— Extracted information —
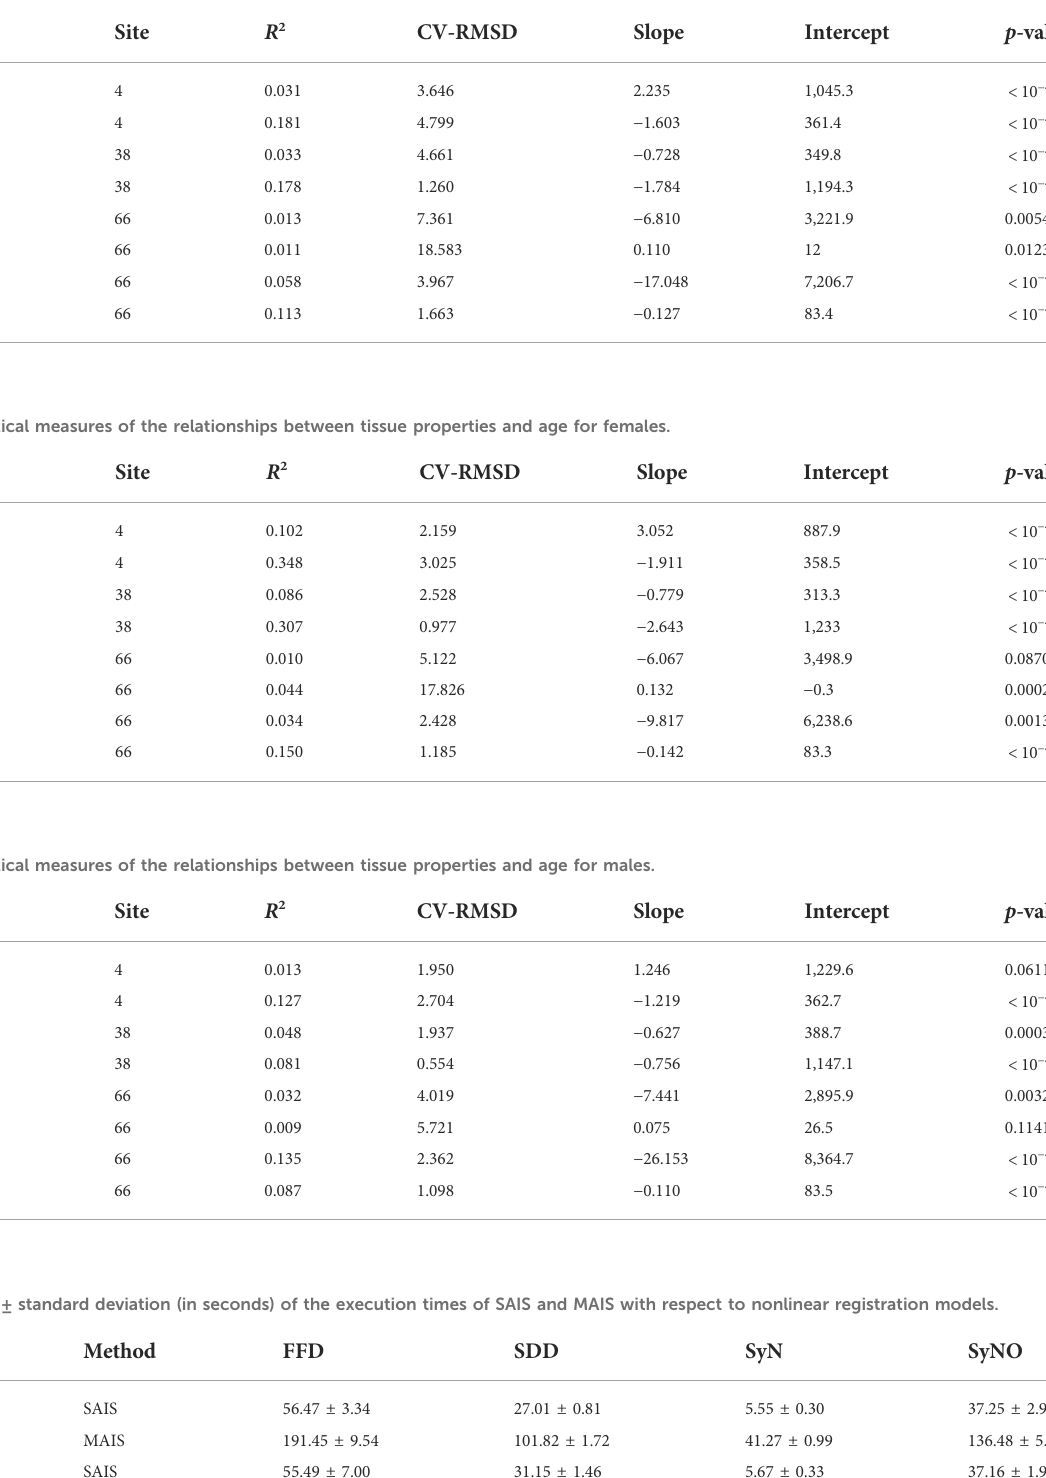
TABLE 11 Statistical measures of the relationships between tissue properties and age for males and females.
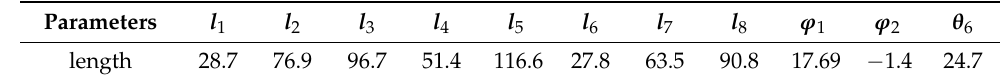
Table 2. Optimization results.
==
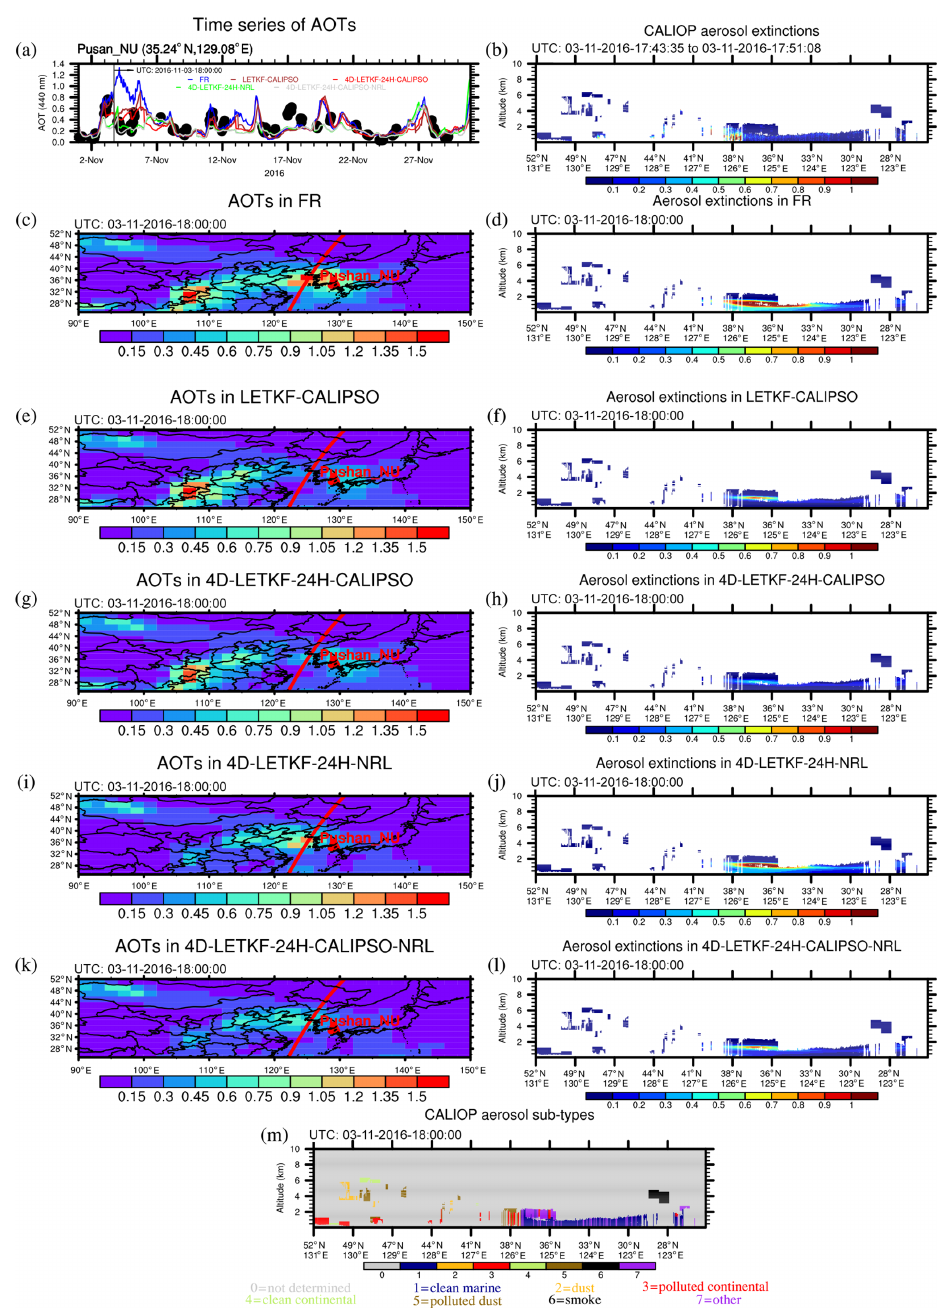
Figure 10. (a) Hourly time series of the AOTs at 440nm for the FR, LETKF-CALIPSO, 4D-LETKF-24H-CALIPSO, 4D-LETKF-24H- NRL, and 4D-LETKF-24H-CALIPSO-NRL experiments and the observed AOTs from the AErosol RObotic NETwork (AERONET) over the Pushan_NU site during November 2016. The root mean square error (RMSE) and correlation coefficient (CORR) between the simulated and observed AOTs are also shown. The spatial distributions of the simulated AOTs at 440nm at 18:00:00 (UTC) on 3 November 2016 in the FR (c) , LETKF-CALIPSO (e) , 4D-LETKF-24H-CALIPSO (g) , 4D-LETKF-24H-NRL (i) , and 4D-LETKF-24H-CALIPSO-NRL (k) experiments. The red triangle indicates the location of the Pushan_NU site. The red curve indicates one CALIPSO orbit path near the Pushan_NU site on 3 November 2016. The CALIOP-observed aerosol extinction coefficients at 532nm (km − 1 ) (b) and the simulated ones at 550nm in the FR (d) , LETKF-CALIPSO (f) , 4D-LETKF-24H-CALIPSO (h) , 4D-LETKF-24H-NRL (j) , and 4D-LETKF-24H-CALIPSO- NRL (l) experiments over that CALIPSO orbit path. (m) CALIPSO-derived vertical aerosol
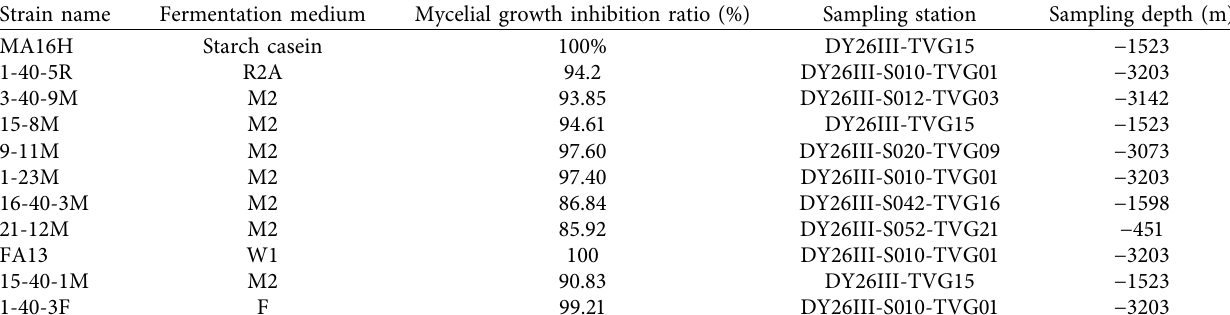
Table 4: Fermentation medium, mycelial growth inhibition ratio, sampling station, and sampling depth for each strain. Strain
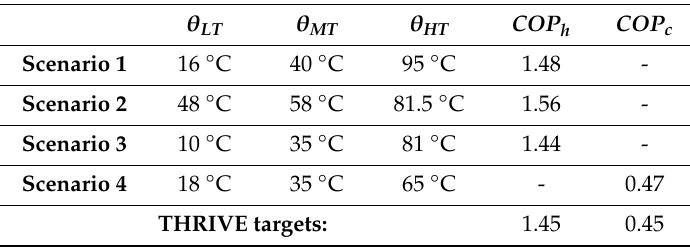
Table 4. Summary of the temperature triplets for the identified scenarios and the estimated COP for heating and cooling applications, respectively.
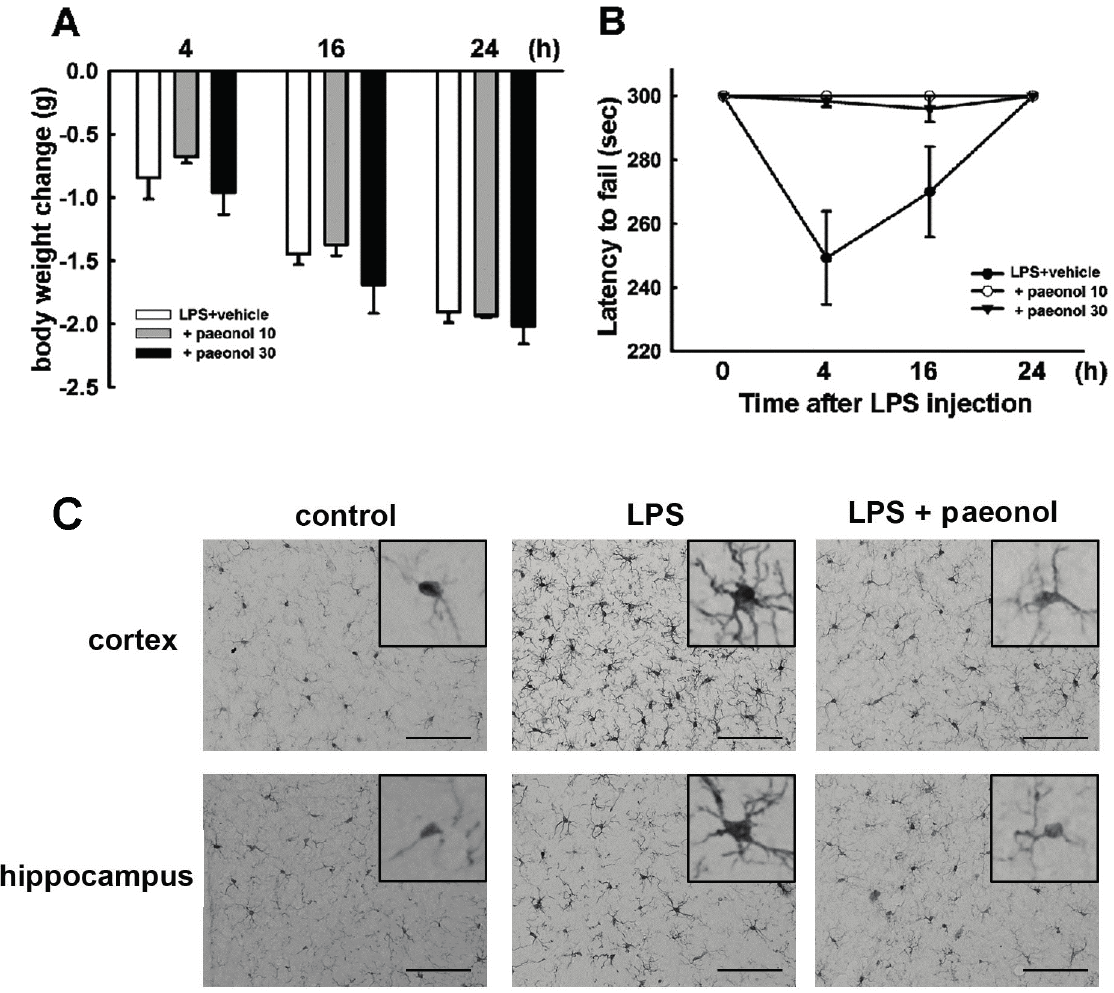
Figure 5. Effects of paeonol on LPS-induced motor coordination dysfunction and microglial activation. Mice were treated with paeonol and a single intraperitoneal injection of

— Required work —
Return only the part above that opens with the line containing "Figure 10. (a)" and closes with the line containing "Table 4. Summary", exactly and with both ends, skipping the pictures.

— Response area —
Figure 10. (a) Hourly time series of the AOTs at 440nm for the FR, LETKF-CALIPSO, 4D-LETKF-24H-CALIPSO, 4D-LETKF-24H- NRL, and 4D-LETKF-24H-CALIPSO-NRL experiments and the observed AOTs from the AErosol RObotic NETwork (AERONET) over the Pushan_NU site during November 2016. The root mean square error (RMSE) and correlation coefficient (CORR) between the simulated and observed AOTs are also shown. The spatial distributions of the simulated AOTs at 440nm at 18:00:00 (UTC) on 3 November 2016 in the FR (c) , LETKF-CALIPSO (e) , 4D-LETKF-24H-CALIPSO (g) , 4D-LETKF-24H-NRL (i) , and 4D-LETKF-24H-CALIPSO-NRL (k) experiments. The red triangle indicates the location of the Pushan_NU site. The red curve indicates one CALIPSO orbit path near the Pushan_NU site on 3 November 2016. The CALIOP-observed aerosol extinction coefficients at 532nm (km − 1 ) (b) and the simulated ones at 550nm in the FR (d) , LETKF-CALIPSO (f) , 4D-LETKF-24H-CALIPSO (h) , 4D-LETKF-24H-NRL (j) , and 4D-LETKF-24H-CALIPSO- NRL (l) experiments over that CALIPSO orbit path. (m) CALIPSO-derived vertical aerosol
Table 4: Fermentation medium, mycelial growth inhibition ratio, sampling station, and sampling depth for each strain. Strain
Table 4. Summary of the temperature triplets for the identified scenarios and the estimated COP for heating and cooling applications, respectively.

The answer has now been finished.